The Chinese currency will soon be global

KUWAIT: After decades relying on revenues from exports to invest at home and generate growth, China wants to move toward a consumption based model. But to do so it needs to find an alternative source of financing. A solution for this problem would be to open up to foreign capital. Instead of obtaining revenues from exports, they could come from investors.
The decision is complicated because it implies losing a great share of control over the financial system, but after years of consideration, China decided to go for it, and pursue the goal of internationalizing the renminbi (RMB).
As part of the process, China has requested to be included in the basket of “Special Drawing Rights” (SDR) currencies. The SDR is an international monetary reserve asset created by the International Monetary Fund (IMF), whose purpose is to supplement global liquidity and whose value is exclusively based on the four most traded currencies — the US dollar, the euro, the British pound and the Japanese yen.
The IMF reviews every five years its SDR composition, the latest being this year. However, the IMF is considering delaying the decision on the RMB’s inclusion in the SDR basket to next year, allowing more time for China to meet all the requirements. If the Chinese currency is included, demand for RMB will be boosted, as central banks and investors will feel more comfortable holding the Chinese currency. AXA estimates that as much as 10 percent of global reserves ($11.6 trillion) would flow into yuan-denominated assets, roughly ten times this year’s amount.
The last review was in 2010, when the IMF rejected China’s request to have its currency included in the SDR basket on the basis that the RMB was not “freely usable”, according to the following indicators: The currency composition of official foreign exchange reserves, international banking liabilities, international debt securities and global forex markets turnovers. The RMB did not meet requirements in all four elements.
Gradually, China made efforts to integrate in the global financial system, particularly after the succession in leadership in 2012. The measures adopted included the setting up of offshore yuan-trading hubs, the launch of the Shanghai-Hong Kong stock connect, the establishment of free-trade zones and the widening of the RMB trading band. These actions resulted in an increase in the international use of the renminbi.
Today, the RMB is the second most used currency in trade finance, the fifth for global payments – behind the four currencies that are included in the SDR basket – and the fifth in international banking liabilities (based on deposits abroad).
By other metrics, the renminbi remains a small currency, but progress is encouraging: its use for issuance of international debt securities rose from less than 0.1 percent to 0.4 percent of the world’s debt in a matter of five years. In terms of forex markets, renminbi transactions increased from 0.1 percent to 1.1 percent.
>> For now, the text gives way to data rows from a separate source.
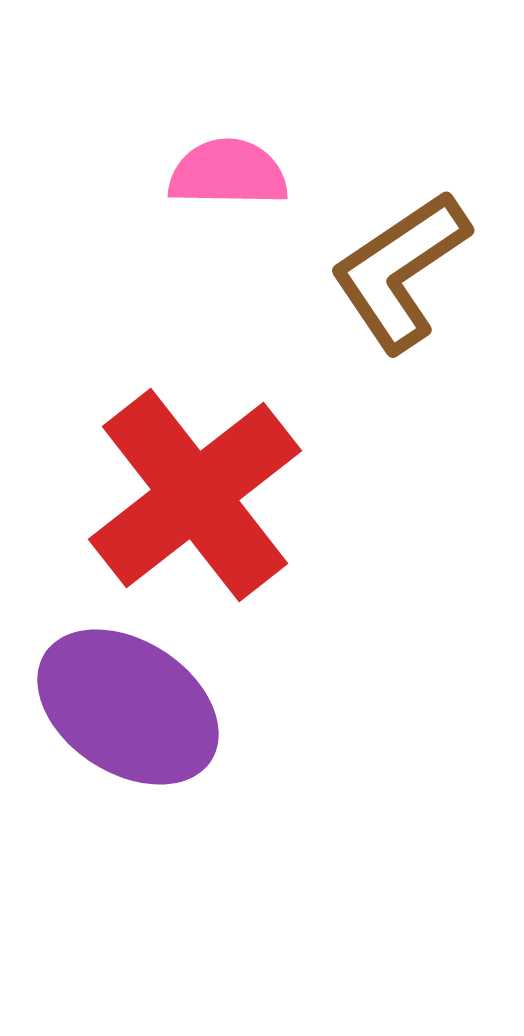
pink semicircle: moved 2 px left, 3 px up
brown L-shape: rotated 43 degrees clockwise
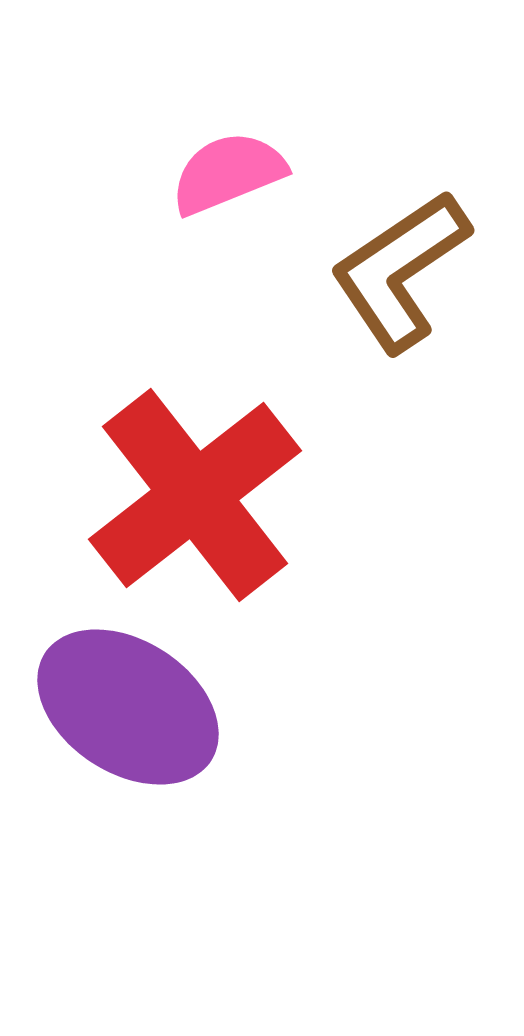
pink semicircle: rotated 23 degrees counterclockwise
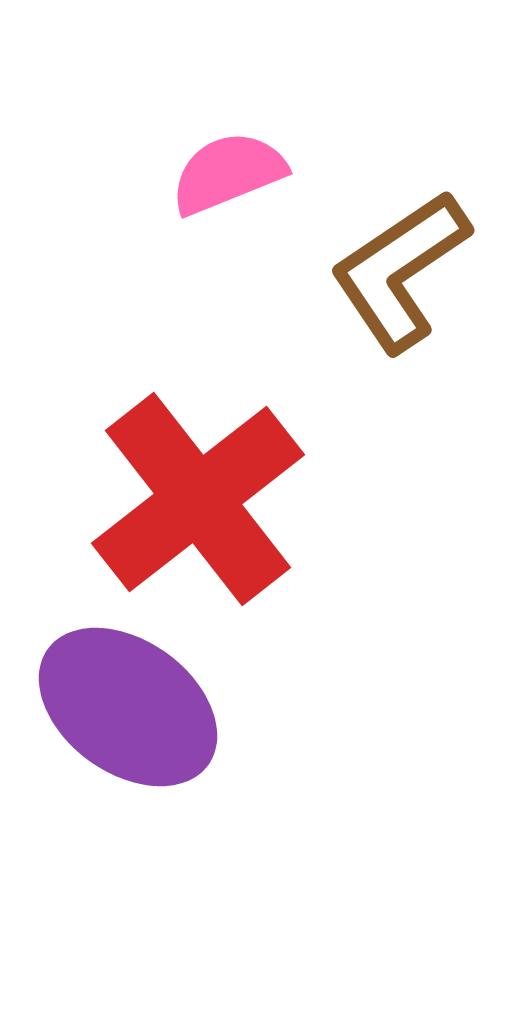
red cross: moved 3 px right, 4 px down
purple ellipse: rotated 3 degrees clockwise
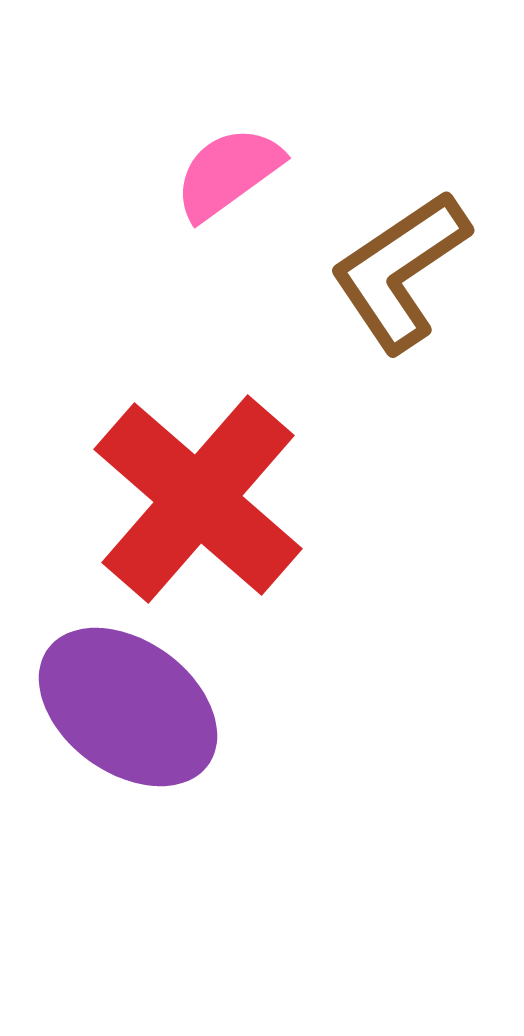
pink semicircle: rotated 14 degrees counterclockwise
red cross: rotated 11 degrees counterclockwise
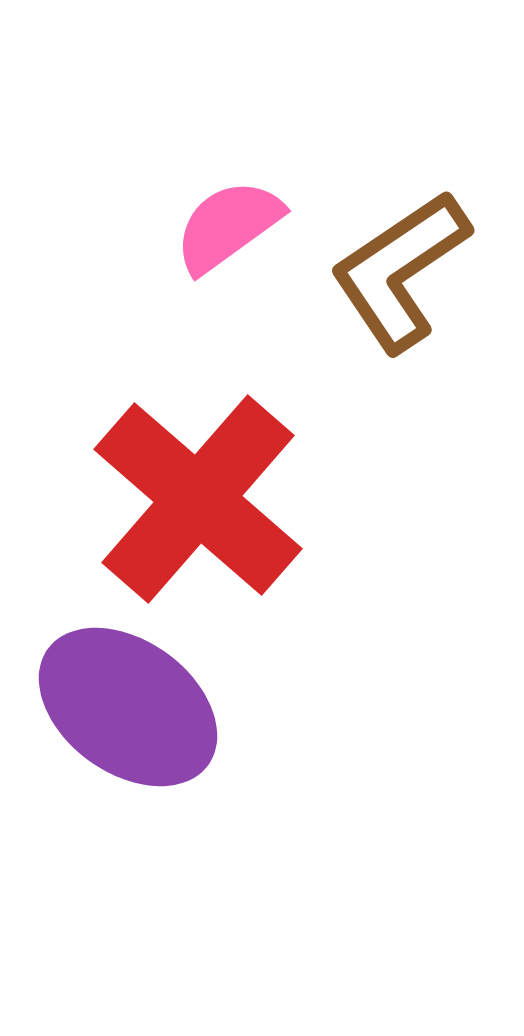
pink semicircle: moved 53 px down
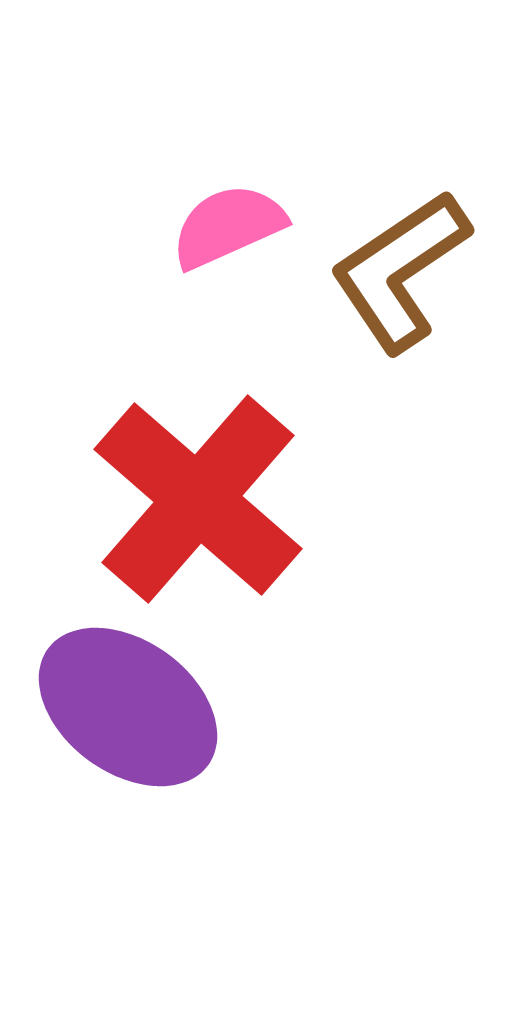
pink semicircle: rotated 12 degrees clockwise
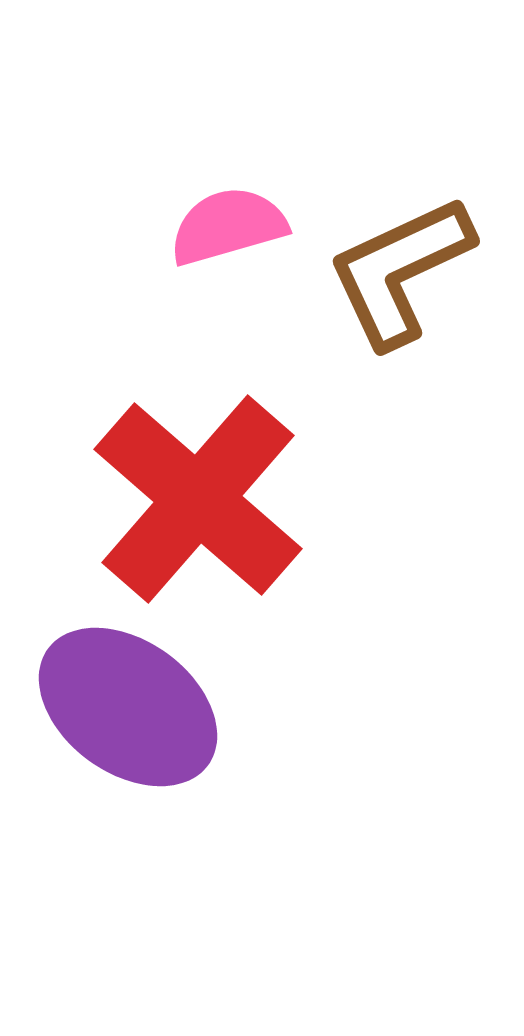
pink semicircle: rotated 8 degrees clockwise
brown L-shape: rotated 9 degrees clockwise
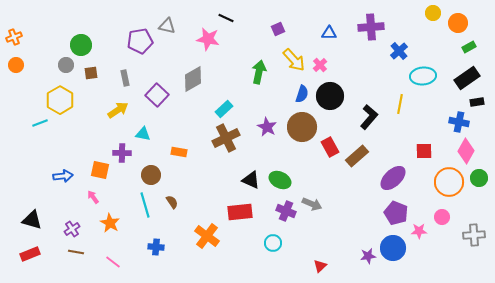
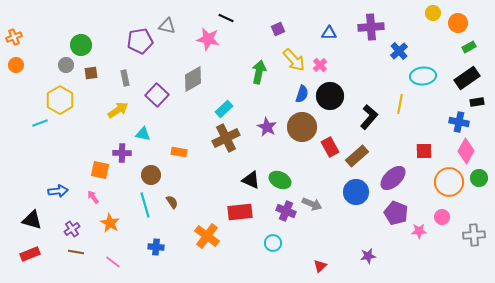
blue arrow at (63, 176): moved 5 px left, 15 px down
blue circle at (393, 248): moved 37 px left, 56 px up
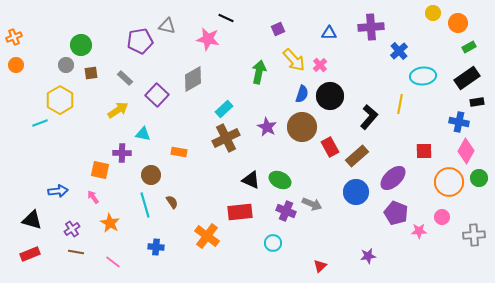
gray rectangle at (125, 78): rotated 35 degrees counterclockwise
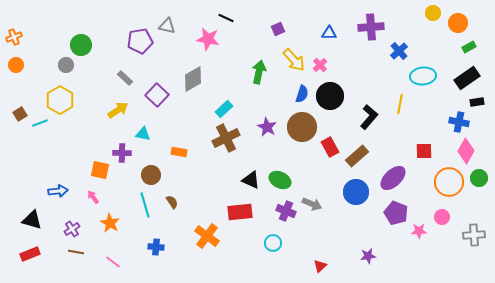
brown square at (91, 73): moved 71 px left, 41 px down; rotated 24 degrees counterclockwise
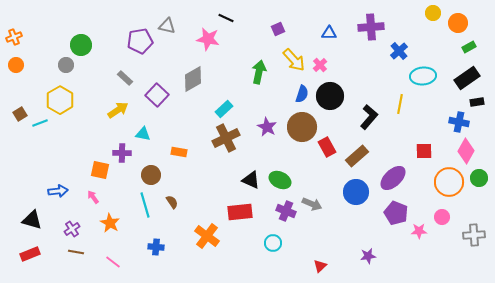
red rectangle at (330, 147): moved 3 px left
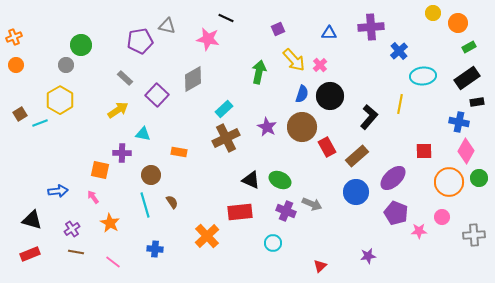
orange cross at (207, 236): rotated 10 degrees clockwise
blue cross at (156, 247): moved 1 px left, 2 px down
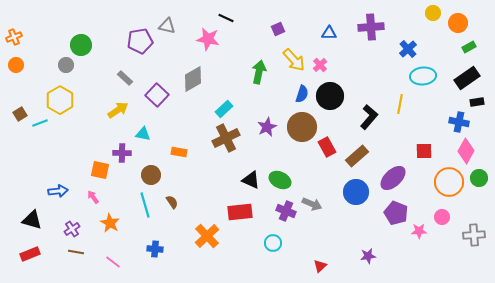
blue cross at (399, 51): moved 9 px right, 2 px up
purple star at (267, 127): rotated 18 degrees clockwise
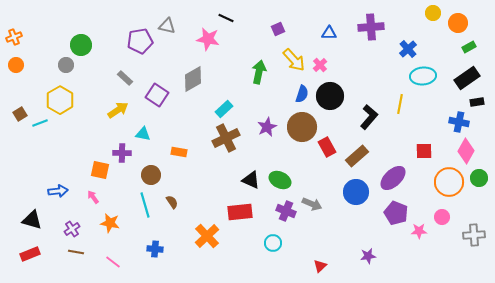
purple square at (157, 95): rotated 10 degrees counterclockwise
orange star at (110, 223): rotated 18 degrees counterclockwise
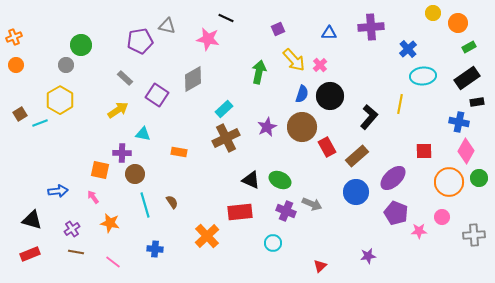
brown circle at (151, 175): moved 16 px left, 1 px up
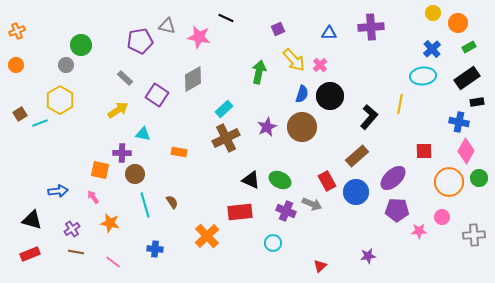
orange cross at (14, 37): moved 3 px right, 6 px up
pink star at (208, 39): moved 9 px left, 2 px up
blue cross at (408, 49): moved 24 px right
red rectangle at (327, 147): moved 34 px down
purple pentagon at (396, 213): moved 1 px right, 3 px up; rotated 20 degrees counterclockwise
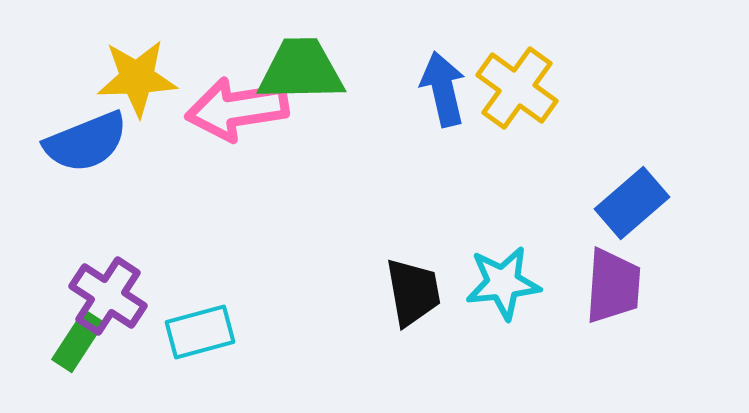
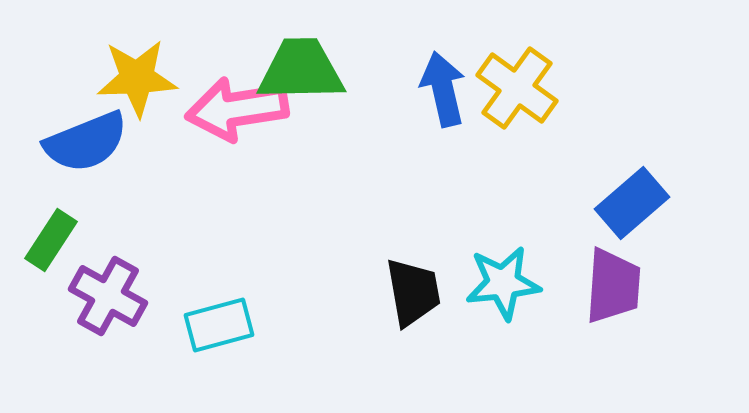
purple cross: rotated 4 degrees counterclockwise
cyan rectangle: moved 19 px right, 7 px up
green rectangle: moved 27 px left, 101 px up
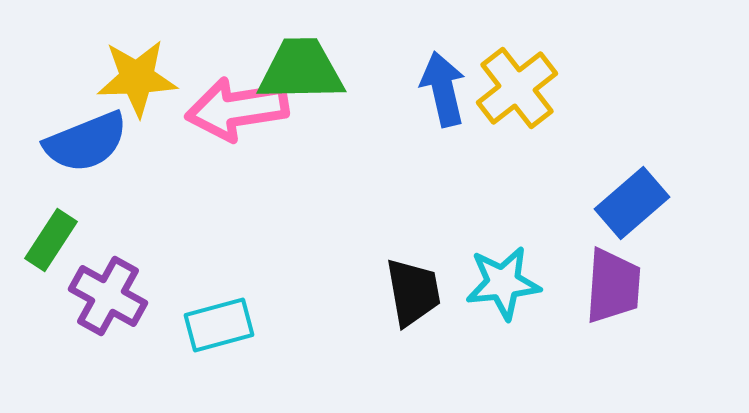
yellow cross: rotated 16 degrees clockwise
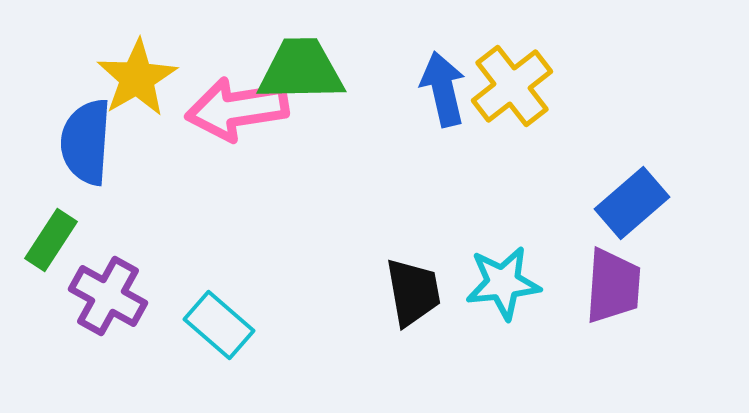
yellow star: rotated 28 degrees counterclockwise
yellow cross: moved 5 px left, 2 px up
blue semicircle: rotated 116 degrees clockwise
cyan rectangle: rotated 56 degrees clockwise
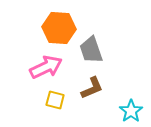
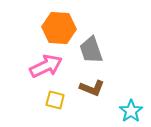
pink arrow: moved 1 px up
brown L-shape: rotated 45 degrees clockwise
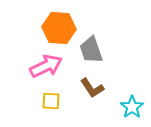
brown L-shape: rotated 35 degrees clockwise
yellow square: moved 4 px left, 1 px down; rotated 12 degrees counterclockwise
cyan star: moved 1 px right, 4 px up
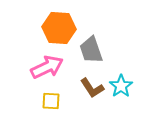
pink arrow: moved 1 px right, 1 px down
cyan star: moved 11 px left, 21 px up
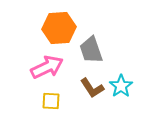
orange hexagon: rotated 8 degrees counterclockwise
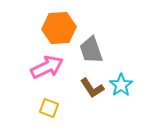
cyan star: moved 1 px up
yellow square: moved 2 px left, 7 px down; rotated 18 degrees clockwise
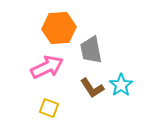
gray trapezoid: rotated 8 degrees clockwise
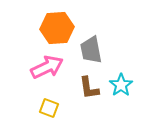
orange hexagon: moved 2 px left
brown L-shape: moved 3 px left; rotated 25 degrees clockwise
There is one indicator in which the renminbi lags behind: Official foreign exchange reserves. Central banks prefer other currencies to keep in their vaults, but that is about to change, partly as a consequence of the efforts listed above. Over 40 central banks have announced that they were planning on holding, or already hold, renminbi assets, in anticipation for the inclusion of the yuan in the SDR basket.
Progress to internationalize the currency came too late for this round of decision making. The G-7 and the IMF have praised the evolution of the RMB, but hinted that China is not there yet. In the upcoming several months, we expect China to introduce additional liberalizing reforms, with more to follow even if the IMF does not accept the renminbi in the exclusive club of SDR currencies. The latest move took place last week, when the Chinese central bank adopted a new measure that aligns the previous day’s spot rate to the next day’s reference rate, which led to the depreciation of the currency. International investors should get ready to access the Chinese economy, and to receive Chinese investors into their countries soon.

— Camille Accad is economist at Asiya Investments Company.